DUBAI / Reuters
Egypt’s stock market rose sharply on Thursday after the finance minister said he would propose only a gradual introduction of a stamp duty on transactions, while stocks going ex-dividend dragged down Dubai.
The Egyptian index climbed 2.6 percent as blue chip Global Telecom jumped 7.6 percent.
Amr al-Garhy told Reuters on Wednesday that he would propose a duty starting at 1.25 Egyptian pounds ($0.08) per 1,000 to the government next week, rising to 1.5 pounds in the second year of implementation and 1.75 pounds in the third.
“We are working on not affecting the size or value of transactions in the market,” Garhy said.
Shares in real estate developer Talaat Mostafa rose 3.5 percent after it reported an annual net profit of 826 million Egyptian pounds, with revenues rising to 6.55 billion pounds from 6.18 billion pounds in the previous year.

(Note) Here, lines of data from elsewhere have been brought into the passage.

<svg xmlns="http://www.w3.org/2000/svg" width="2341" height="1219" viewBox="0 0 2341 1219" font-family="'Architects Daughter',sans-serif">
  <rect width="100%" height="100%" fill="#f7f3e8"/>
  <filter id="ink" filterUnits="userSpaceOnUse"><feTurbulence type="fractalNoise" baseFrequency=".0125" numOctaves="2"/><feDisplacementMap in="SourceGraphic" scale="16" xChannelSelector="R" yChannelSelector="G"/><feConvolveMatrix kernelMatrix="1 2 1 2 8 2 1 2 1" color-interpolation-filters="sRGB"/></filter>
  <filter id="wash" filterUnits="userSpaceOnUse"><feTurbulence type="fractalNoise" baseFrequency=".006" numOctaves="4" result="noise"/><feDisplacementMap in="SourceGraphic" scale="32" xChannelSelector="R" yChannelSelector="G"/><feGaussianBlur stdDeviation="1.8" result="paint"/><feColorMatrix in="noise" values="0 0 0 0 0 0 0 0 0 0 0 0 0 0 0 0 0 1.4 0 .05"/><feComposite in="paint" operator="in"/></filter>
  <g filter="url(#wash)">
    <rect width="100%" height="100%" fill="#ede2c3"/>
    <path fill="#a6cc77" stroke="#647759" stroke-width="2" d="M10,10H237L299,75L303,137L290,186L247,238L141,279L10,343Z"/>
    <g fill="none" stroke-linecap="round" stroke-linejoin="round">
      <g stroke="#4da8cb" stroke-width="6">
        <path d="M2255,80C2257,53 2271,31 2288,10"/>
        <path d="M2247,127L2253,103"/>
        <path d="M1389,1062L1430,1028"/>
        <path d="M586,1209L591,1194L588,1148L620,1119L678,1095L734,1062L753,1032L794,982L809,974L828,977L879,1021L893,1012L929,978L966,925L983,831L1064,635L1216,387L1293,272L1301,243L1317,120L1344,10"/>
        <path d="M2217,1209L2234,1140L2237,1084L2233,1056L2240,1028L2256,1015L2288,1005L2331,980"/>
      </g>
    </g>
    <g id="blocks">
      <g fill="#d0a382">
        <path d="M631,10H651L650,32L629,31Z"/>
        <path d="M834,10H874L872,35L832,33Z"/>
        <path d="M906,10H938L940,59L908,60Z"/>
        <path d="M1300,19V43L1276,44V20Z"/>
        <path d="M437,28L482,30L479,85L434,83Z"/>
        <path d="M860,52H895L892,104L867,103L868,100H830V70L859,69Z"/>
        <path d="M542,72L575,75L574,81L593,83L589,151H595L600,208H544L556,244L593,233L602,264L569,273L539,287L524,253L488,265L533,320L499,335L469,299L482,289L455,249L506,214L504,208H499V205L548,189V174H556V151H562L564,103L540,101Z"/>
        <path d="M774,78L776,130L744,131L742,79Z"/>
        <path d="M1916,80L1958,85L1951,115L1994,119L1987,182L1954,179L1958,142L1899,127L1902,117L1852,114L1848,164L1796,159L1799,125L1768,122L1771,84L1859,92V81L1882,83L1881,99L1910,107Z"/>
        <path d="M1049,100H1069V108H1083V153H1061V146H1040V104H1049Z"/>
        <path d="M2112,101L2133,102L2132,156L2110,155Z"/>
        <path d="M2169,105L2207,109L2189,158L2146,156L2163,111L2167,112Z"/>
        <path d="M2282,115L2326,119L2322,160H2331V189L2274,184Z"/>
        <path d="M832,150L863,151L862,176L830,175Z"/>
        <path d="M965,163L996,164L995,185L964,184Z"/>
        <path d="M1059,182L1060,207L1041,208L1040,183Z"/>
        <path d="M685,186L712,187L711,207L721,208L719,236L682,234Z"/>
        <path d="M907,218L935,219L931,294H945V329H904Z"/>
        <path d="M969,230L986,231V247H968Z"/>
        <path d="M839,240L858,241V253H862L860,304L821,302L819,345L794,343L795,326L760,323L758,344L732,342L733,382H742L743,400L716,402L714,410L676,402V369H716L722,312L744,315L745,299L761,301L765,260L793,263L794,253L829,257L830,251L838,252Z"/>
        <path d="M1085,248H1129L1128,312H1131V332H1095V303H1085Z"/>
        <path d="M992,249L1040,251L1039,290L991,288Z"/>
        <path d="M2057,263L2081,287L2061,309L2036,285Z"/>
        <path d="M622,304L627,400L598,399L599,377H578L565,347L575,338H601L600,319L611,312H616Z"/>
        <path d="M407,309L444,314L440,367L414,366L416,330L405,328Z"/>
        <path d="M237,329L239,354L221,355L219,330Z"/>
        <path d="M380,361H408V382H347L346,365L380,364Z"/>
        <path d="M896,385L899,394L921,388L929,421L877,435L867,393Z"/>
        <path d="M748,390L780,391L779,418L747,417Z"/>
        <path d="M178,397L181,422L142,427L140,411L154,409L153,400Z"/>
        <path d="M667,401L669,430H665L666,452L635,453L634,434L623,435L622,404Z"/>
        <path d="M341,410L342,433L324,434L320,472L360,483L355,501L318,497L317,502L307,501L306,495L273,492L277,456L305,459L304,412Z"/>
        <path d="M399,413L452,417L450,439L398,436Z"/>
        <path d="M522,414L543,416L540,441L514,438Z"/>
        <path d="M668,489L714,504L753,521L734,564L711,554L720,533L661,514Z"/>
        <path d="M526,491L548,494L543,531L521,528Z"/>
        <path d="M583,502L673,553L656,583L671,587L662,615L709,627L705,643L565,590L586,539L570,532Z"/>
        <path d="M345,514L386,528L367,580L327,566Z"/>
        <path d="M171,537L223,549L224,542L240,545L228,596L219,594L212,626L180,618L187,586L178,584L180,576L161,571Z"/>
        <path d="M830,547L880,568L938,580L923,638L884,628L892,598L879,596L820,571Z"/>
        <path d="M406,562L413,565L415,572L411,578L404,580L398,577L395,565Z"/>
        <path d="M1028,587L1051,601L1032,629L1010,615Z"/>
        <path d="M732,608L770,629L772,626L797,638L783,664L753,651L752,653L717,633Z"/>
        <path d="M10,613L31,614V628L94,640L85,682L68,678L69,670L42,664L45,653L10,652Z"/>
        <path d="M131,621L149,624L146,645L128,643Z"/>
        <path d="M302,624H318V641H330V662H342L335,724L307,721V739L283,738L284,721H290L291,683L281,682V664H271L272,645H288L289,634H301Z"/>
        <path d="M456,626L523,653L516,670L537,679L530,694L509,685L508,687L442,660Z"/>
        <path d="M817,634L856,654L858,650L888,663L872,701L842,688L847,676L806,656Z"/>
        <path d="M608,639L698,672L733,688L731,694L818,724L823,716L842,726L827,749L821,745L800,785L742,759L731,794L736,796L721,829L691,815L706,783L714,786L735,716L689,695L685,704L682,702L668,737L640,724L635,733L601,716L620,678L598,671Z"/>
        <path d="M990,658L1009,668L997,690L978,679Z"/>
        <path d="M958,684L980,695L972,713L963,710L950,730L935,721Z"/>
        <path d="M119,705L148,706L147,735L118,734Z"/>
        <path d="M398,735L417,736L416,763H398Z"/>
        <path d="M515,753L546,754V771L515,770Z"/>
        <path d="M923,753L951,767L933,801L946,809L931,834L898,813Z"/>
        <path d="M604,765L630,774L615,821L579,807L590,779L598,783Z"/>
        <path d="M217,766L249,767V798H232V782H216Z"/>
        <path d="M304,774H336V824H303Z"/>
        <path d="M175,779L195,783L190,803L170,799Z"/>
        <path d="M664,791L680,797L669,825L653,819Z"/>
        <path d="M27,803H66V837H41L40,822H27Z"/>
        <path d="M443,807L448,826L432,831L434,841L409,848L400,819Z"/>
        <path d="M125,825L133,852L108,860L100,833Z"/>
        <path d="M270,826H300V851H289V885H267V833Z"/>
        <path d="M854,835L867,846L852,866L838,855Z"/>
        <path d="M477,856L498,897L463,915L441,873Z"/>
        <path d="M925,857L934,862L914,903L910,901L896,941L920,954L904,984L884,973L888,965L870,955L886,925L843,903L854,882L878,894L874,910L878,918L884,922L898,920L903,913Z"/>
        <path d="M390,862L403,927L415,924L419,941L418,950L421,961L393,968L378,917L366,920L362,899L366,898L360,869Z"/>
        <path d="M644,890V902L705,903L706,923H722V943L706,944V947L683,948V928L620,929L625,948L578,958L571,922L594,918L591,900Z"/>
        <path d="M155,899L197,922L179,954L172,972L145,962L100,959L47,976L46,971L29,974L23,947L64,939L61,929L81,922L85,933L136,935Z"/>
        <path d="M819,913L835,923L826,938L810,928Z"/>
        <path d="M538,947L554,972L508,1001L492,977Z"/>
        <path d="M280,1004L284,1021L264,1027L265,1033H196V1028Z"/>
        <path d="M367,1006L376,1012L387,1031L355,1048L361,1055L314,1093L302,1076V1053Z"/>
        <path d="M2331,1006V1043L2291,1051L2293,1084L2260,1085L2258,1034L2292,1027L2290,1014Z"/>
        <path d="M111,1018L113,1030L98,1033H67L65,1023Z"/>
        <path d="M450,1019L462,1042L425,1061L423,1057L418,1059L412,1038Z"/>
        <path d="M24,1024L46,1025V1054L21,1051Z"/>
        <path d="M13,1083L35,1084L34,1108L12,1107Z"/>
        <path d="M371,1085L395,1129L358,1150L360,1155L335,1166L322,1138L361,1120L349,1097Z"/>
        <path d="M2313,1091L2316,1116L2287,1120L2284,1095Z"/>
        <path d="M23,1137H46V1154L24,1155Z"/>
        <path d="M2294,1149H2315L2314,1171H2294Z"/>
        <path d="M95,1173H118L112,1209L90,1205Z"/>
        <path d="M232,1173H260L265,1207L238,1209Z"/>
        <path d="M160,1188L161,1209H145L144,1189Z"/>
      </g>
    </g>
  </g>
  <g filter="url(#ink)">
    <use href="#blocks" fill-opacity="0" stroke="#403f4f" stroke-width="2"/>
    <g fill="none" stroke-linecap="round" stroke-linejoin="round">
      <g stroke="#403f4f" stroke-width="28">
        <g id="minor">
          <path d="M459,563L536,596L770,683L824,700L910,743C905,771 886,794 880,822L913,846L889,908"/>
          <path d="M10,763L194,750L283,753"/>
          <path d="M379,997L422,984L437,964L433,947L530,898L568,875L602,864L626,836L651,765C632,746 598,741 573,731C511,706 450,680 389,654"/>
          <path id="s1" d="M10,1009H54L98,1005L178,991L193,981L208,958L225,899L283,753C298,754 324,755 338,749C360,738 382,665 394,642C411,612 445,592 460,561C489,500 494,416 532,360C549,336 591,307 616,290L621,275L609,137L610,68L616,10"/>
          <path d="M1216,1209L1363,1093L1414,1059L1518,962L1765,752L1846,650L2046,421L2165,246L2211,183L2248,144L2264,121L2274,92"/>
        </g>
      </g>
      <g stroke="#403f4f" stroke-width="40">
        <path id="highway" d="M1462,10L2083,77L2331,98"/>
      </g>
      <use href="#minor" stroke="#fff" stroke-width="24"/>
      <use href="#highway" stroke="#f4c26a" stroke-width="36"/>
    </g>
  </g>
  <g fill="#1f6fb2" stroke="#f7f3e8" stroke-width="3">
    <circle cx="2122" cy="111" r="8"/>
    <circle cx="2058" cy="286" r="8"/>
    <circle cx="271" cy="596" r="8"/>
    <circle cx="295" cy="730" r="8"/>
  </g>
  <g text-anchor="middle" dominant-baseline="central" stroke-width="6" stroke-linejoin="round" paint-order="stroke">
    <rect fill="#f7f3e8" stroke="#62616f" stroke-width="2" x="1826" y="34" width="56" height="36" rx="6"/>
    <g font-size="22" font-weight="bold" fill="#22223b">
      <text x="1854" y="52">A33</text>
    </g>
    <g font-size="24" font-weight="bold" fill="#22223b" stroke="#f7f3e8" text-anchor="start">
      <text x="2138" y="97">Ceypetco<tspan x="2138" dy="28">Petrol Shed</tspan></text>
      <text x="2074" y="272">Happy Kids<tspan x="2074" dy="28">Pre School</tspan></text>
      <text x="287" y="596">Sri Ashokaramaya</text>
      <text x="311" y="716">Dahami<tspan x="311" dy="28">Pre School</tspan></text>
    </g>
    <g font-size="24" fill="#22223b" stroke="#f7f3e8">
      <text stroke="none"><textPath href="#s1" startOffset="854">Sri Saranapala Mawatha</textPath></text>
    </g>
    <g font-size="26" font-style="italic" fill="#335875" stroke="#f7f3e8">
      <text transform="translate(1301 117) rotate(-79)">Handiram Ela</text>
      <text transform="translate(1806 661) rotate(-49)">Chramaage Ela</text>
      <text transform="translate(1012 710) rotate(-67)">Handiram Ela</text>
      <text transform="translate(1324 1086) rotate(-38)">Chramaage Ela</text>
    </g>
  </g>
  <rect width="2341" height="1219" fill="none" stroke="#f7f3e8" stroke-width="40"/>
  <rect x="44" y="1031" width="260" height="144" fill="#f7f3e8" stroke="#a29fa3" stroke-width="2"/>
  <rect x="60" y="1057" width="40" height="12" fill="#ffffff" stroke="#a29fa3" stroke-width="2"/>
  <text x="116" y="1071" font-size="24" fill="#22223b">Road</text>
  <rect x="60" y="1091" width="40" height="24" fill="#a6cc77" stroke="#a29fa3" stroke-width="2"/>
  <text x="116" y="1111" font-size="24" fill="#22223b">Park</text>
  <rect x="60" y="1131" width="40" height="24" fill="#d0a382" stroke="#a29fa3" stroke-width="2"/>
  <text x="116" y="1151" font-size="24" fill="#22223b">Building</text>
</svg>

Dubai’s index sank 1.0 percent. Dubai Islamic Bank plunged 9.3 percent and GFH Financial slid 11.0 percent; both stocks went ex-dividend on Thursday. The scope of the falls was larger than normal for ex-dividend stocks and suggested a lack of institutional buying support.
However, rising stocks in Dubai outnumbered falling ones by 18 to 13.
Builder Arabtec, which in mid-February posted a net loss of about 2.95 billion dirhams ($803 million), fell 0.3 percent after releasing a presentation outlining a three-phase recovery plan. It predicted stabilisation of its business in 2017, preparation for expansion in 2018, and growth in 2019.
Abu Dhabi’s index climbed 0.6 percent on the back of Abu Dhabi Commercial Bank, which added 4.1 percent.
The Saudi Arabian index gained 0.7 percent as real estate investment trusts, the focus of massive activity by day traders in the past week, jumped again. Riyad REIT, the most heavily traded stock, added 4.6 percent.
Najran Cement fell 0.8 percent after saying it was temporarily halting one of its production lines with output capacity of 3,000 tonnes per day because of low demand and high inventory build-up.
Al Tayyar Travel soared 9.3 percent before being suspended in the afternoon at the company’s request pending the announcement of a “material development”.
After the close, Al Tayyar denied local media reports that it had signed 5 billion riyals ($1.3 billion) worth of deals with Indonesian agencies to bring Islamic pilgrims to Saudi Arabia. However, it said it was represented in a Saudi business delegation now visiting Indonesia with King Salman, and that it would announce any further developments in due course.
Qatar’s index fell 0.3 percent. Aamal dropped 2.6 percent after index compiler FTSE Russell released details of the second half of Qatar’s transition to Secondary Emerging Market status, which will occur on March 19.
The weights of most Qatari stocks in FTSE’s index will double, which Arqaam Capital calculates will bring passive fund inflows of about $345 million. But Aamal’s weight will only increase to 28 percent from 20 percent because of the company’s shareholding limits, FTSE said.